### GOAL OF THE EXERCISE
Going down the data below, set down exactly the line with "переведут на язык" and each line after it through the line with "хореографии"; no other lines.

### Saved entries
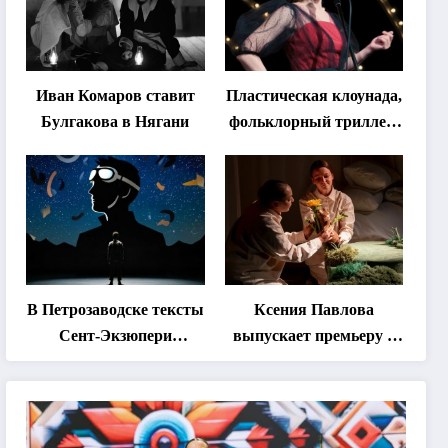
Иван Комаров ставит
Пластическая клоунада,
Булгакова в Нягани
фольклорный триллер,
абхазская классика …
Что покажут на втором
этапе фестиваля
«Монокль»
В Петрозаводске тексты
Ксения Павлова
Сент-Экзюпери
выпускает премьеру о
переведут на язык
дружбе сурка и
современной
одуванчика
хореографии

==

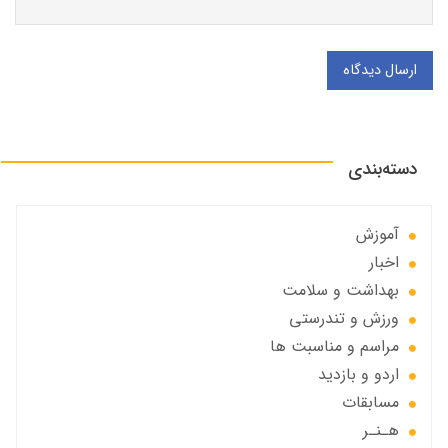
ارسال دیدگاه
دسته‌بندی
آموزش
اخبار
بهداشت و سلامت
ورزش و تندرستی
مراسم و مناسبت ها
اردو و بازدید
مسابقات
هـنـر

### EXERCISE ANSWER
переведут на язык
дружбе сурка и
современной
одуванчика
хореографии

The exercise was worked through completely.